Between the discussion in the draft guidance and the steps described in Part 601, applicants should have useful instruction of how to notify FDA of postapproval changes. But the draft guidance also includes several helpful takeaways for applicants about the kinds of quality data that they should evaluate. For example, it notes that applicants should conduct comparability exercises before and after the manufacturing change and analyze both the data from those exercises as well as their design. That’s because “postchange biosimilar or interchangeable biosimilar product should be evaluated at the process step most appropriate to detect a change in the quality attributes.” As with any cGMP issue, sponsors taking this on also need to focus on process validation.

And since we’re talking about biosimilars and interchangeables, FDA notes that an applicant should include a “well-qualified, in-house reference material.” This is an important “calibration point” for comparability, ideally enabling applicants to evaluate whether the changed product remains sufficiently similar to the reference product.

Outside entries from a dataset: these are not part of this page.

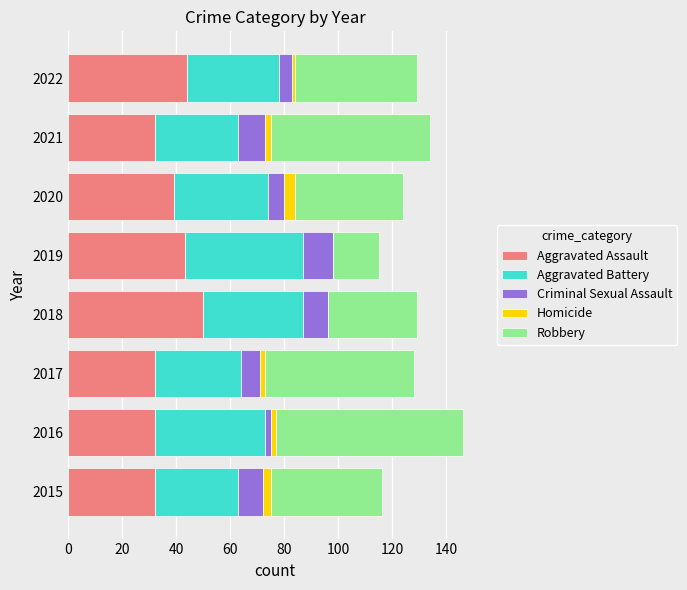

What is the highest value of the Aggravated Assault series?

50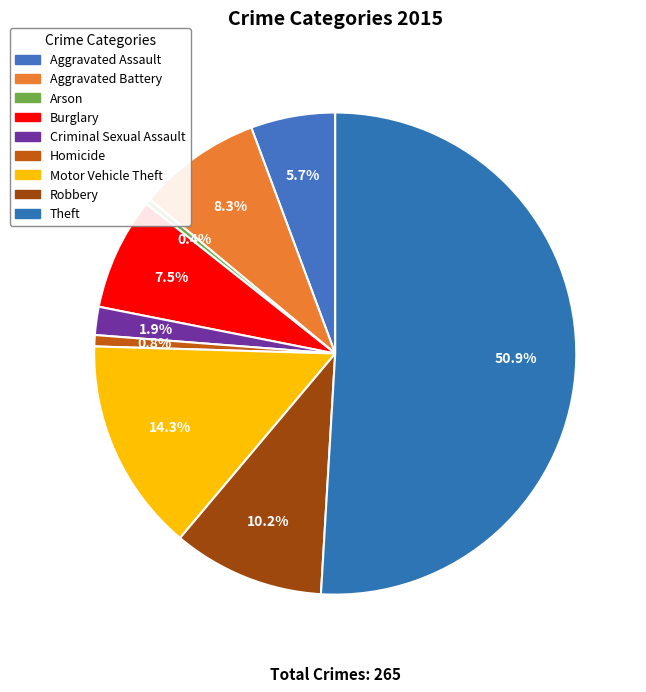

Is it true that Aggravated Battery is 8% of the pie?

True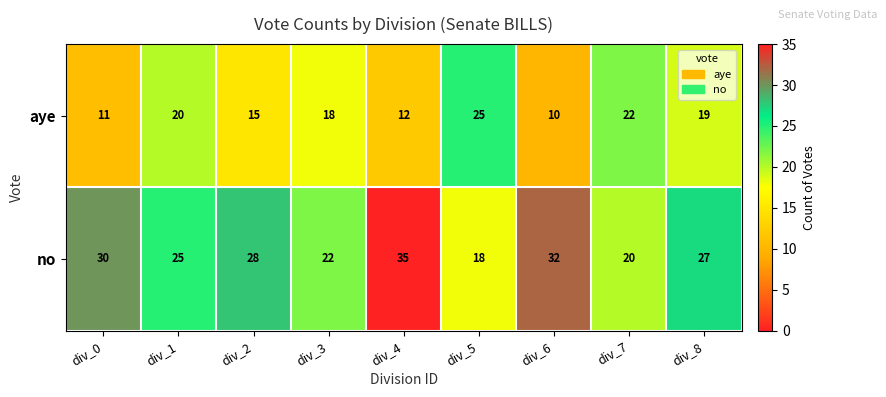

At which category does the chart reach its peak across all series?

div_4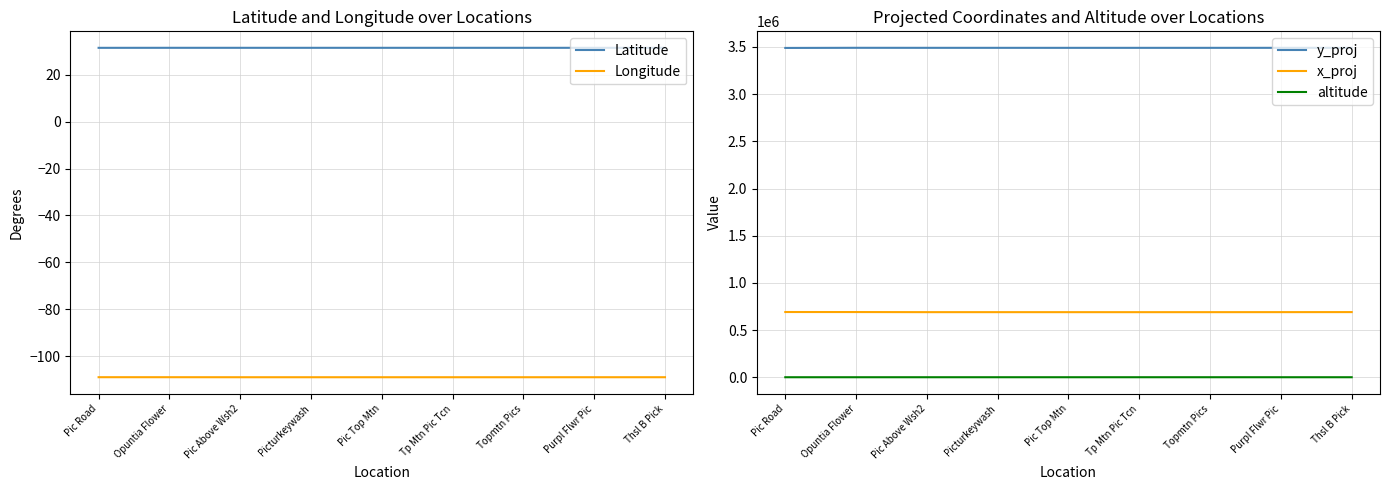

What are all the series names shown in the legend?

Latitude, Longitude, y_proj, x_proj, altitude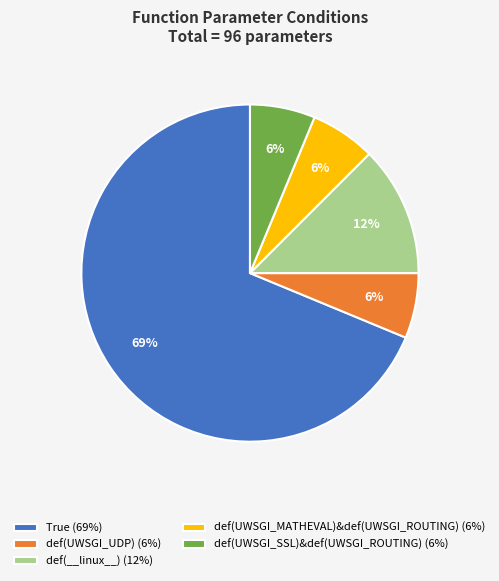

How many segments does this pie chart have?

5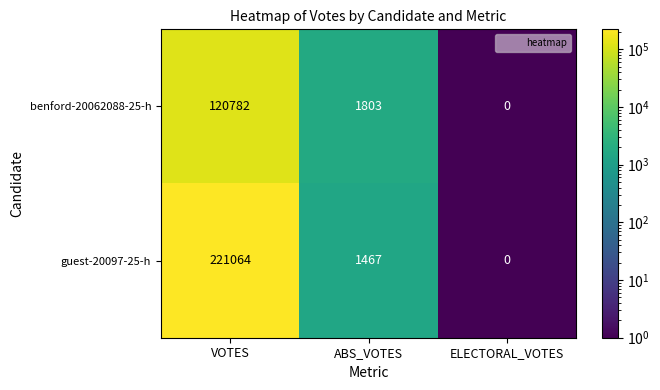

At which label does benford-20062088-25-h reach its minimum?

ELECTORAL_VOTES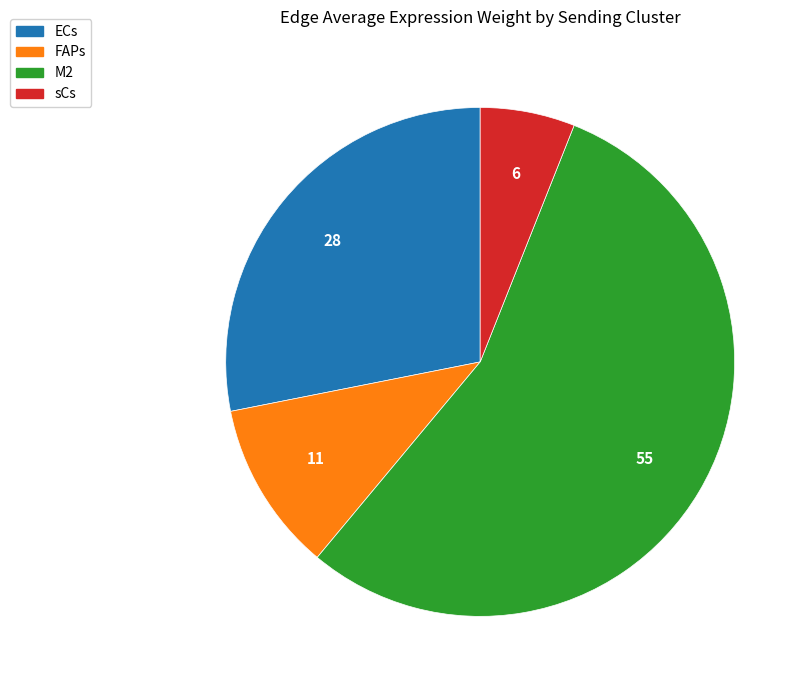

What is the smallest slice in the pie chart?

sCs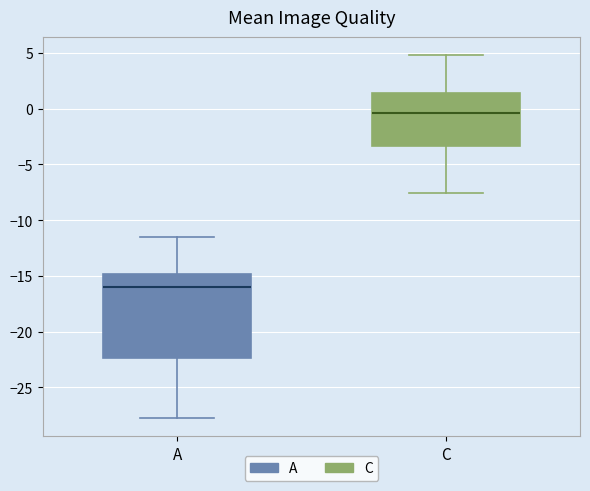

Reading left to right, read every box against the y-axis: the position of its median line, the range the box covers, and the ends of its whiskers. The values are not printed on the chart, so give them approximately, as read against the axis.

A: median -16.0, box -22.5 to -15.0, whiskers -27.5 to -11.5
C: median -0.5, box -3.5 to 1.5, whiskers -7.5 to 5.0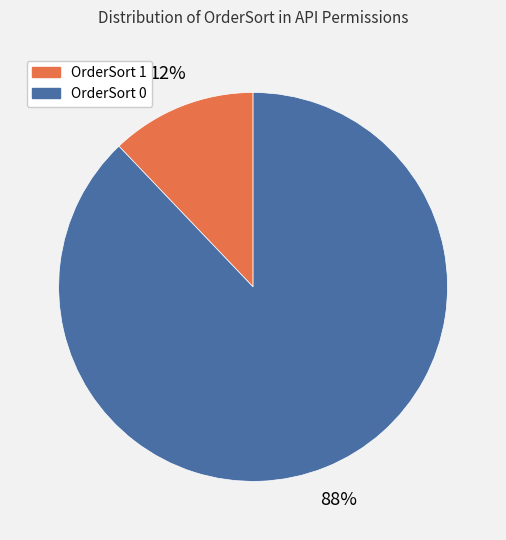

How many segments does this pie chart have?

2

When applicants introduce a licensed biosimilar or licensed interchangeable product into a multiproduct manufacturing area, they potentially risk cross-contamination, or loss of controls over personnel, process, or materials. The draft guidance notes that in this situation, purity and identity of the product are the key quality attributes at risk. FDA counsels that sponsors evaluate the multiproduct manufacturing risks based on both the type of product and the potential effects of additional controls. In other words, there are no strict guidelines that span across the biosimilar industry.

Finally, the draft guidance describes the CMC information that FDA recommends applicants submit in support of a supplement for a change in dosage form or strength. That information includes adequate comparability data between the original licensed biosimilar or interchangeable and the proposed new dosage form or strength. It also includes an adequate comparative analytical assessment and validated manufacturing data that supports the change.

As is seen here through the myriad regs and guidances we’ve linked, quality assurance for biologics, biosimilars, and interchangeables is a labyrinthine pursuit, and FDA expects to hear about how applicants are ensuring it. We’ll update this post when FDA issues Final Guidance.